Equals the inverse of the covariance but computed with the matrix inversion lemma for efficiency.
- Returns
precision – Estimated precision of data.
- Return type
array, shape=(n_features, n_features)
- inverse_transform(X)¶
Transform data back to its original space.
In other words, return an input X_original whose transform would be X.
- Parameters
X (array-like of shape (n_samples, n_components)) – New data, where n_samples is the number of samples and n_components is the number of components.
- Returns
Original data, where n_samples is the number of samples and n_features is the number of features.
- Return type
X_original array-like of shape (n_samples, n_features)
Notes
If whitening is enabled, inverse_transform will compute the exact inverse operation, which includes reversing whitening.
- score(X, y=None, scoring='r2')¶
- score_samples(X)¶
Return the log-likelihood of each sample.

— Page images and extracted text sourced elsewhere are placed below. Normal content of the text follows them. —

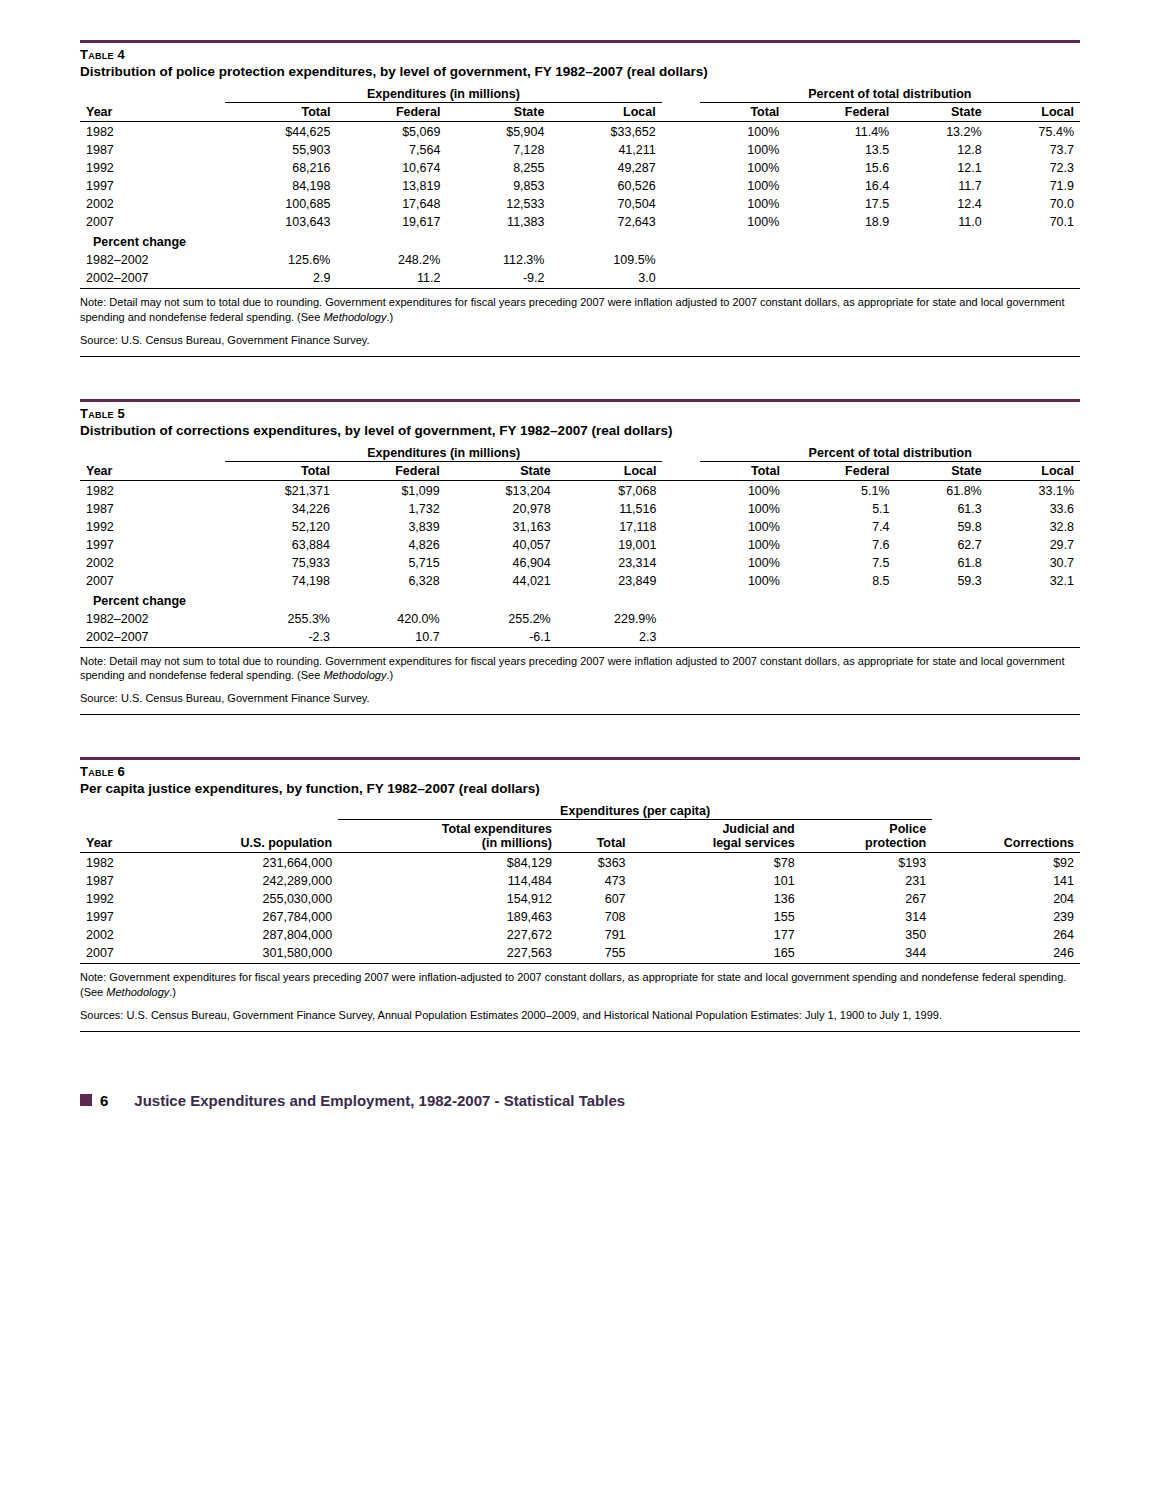Table 4
Distribution of police protection expenditures, by level of government, FY 1982–2007 (real dollars)
| | Expenditures (in millions) | | Percent of total distribution |
| --- | --- | --- | --- |
| Year | Total | Federal | State | Local | | Total | Federal | State | Local |
| 1982 | $44,625 | $5,069 | $5,904 | $33,652 | | 100% | 11.4% | 13.2% | 75.4% |
| 1987 | 55,903 | 7,564 | 7,128 | 41,211 | | 100% | 13.5 | 12.8 | 73.7 |
| 1992 | 68,216 | 10,674 | 8,255 | 49,287 | | 100% | 15.6 | 12.1 | 72.3 |
| 1997 | 84,198 | 13,819 | 9,853 | 60,526 | | 100% | 16.4 | 11.7 | 71.9 |
| 2002 | 100,685 | 17,648 | 12,533 | 70,504 | | 100% | 17.5 | 12.4 | 70.0 |
| 2007 | 103,643 | 19,617 | 11,383 | 72,643 | | 100% | 18.9 | 11.0 | 70.1 |
| Percent change |
| 1982–2002 | 125.6% | 248.2% | 112.3% | 109.5% | | | | | |
| 2002–2007 | 2.9 | 11.2 | -9.2 | 3.0 | | | | | |
Note: Detail may not sum to total due to rounding. Government expenditures for fiscal years preceding 2007 were inflation adjusted to 2007 constant dollars, as appropriate for state and local government spending and nondefense federal spending. (See Methodology.)
Source: U.S. Census Bureau, Government Finance Survey.
Table 5
Distribution of corrections expenditures, by level of government, FY 1982–2007 (real dollars)
| | Expenditures (in millions) | | Percent of total distribution |
| --- | --- | --- | --- |
| Year | Total | Federal | State | Local | | Total | Federal | State | Local |
| 1982 | $21,371 | $1,099 | $13,204 | $7,068 | | 100% | 5.1% | 61.8% | 33.1% |
| 1987 | 34,226 | 1,732 | 20,978 | 11,516 | | 100% | 5.1 | 61.3 | 33.6 |
| 1992 | 52,120 | 3,839 | 31,163 | 17,118 | | 100% | 7.4 | 59.8 | 32.8 |
| 1997 | 63,884 | 4,826 | 40,057 | 19,001 | | 100% | 7.6 | 62.7 | 29.7 |
| 2002 | 75,933 | 5,715 | 46,904 | 23,314 | | 100% | 7.5 | 61.8 | 30.7 |
| 2007 | 74,198 | 6,328 | 44,021 | 23,849 | | 100% | 8.5 | 59.3 | 32.1 |
| Percent change |
| 1982–2002 | 255.3% | 420.0% | 255.2% | 229.9% | | | | | |
| 2002–2007 | -2.3 | 10.7 | -6.1 | 2.3 | | | | | |
Note: Detail may not sum to total due to rounding. Government expenditures for fiscal years preceding 2007 were inflation adjusted to 2007 constant dollars, as appropriate for state and local government spending and nondefense federal spending. (See Methodology.)
Source: U.S. Census Bureau, Government Finance Survey.
Table 6
Per capita justice expenditures, by function, FY 1982–2007 (real dollars)
| | | Expenditures (per capita) |
| --- | --- | --- |
| Year | U.S. population | Total expenditures (in millions) | Total | Judicial and legal services | Police protection | Corrections |
| 1982 | 231,664,000 | $84,129 | $363 | $78 | $193 | $92 |
| 1987 | 242,289,000 | 114,484 | 473 | 101 | 231 | 141 |
| 1992 | 255,030,000 | 154,912 | 607 | 136 | 267 | 204 |
| 1997 | 267,784,000 | 189,463 | 708 | 155 | 314 | 239 |
| 2002 | 287,804,000 | 227,672 | 791 | 177 | 350 | 264 |
| 2007 | 301,580,000 | 227,563 | 755 | 165 | 344 | 246 |
Note: Government expenditures for fiscal years preceding 2007 were inflation-adjusted to 2007 constant dollars, as appropriate for state and local government spending and nondefense federal spending. (See Methodology.)
Sources: U.S. Census Bureau, Government Finance Survey, Annual Population Estimates 2000–2009, and Historical National Population Estimates: July 1, 1900 to July 1, 1999.
6 Justice Expenditures and Employment, 1982-2007 - Statistical Tables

See. “Pattern Recognition and Machine Learning” by C. Bishop, 12.2.1 p. 574 or http://www.miketipping.com/papers/met-mppca.pdf
- Parameters
X (array-like of shape (n_samples, n_features)) – The data.
- Returns
ll – Log-likelihood of each sample under the current model.
- Return type
ndarray of shape (n_samples,)
- set_params(**params)¶
Set the parameters of this estimator.
The method works on simple estimators as well as on nested objects (such as
Pipeline
). The latter have parameters of the form<component>__<parameter>
so that it’s possible to update each component of a nested object.- Parameters
**params (dict) – Estimator parameters.
- Returns
self – Estimator instance.
- Return type
estimator instance
- transform(X)¶
Apply dimensionality reduction to X.
X is projected on the first principal components previously extracted from a training set.
- Parameters
X (array-like of shape (n_samples, n_features)) – New data, where n_samples is the number of samples and n_features is the number of features.
- Returns
X_new – Projection of X in the first principal components, where n_samples is the number of samples and n_components is the number of the components.
- Return type
array-like of shape (n_samples, n_components)
- property x_loadings_¶
The loadings of X with shape (n_features, n_components).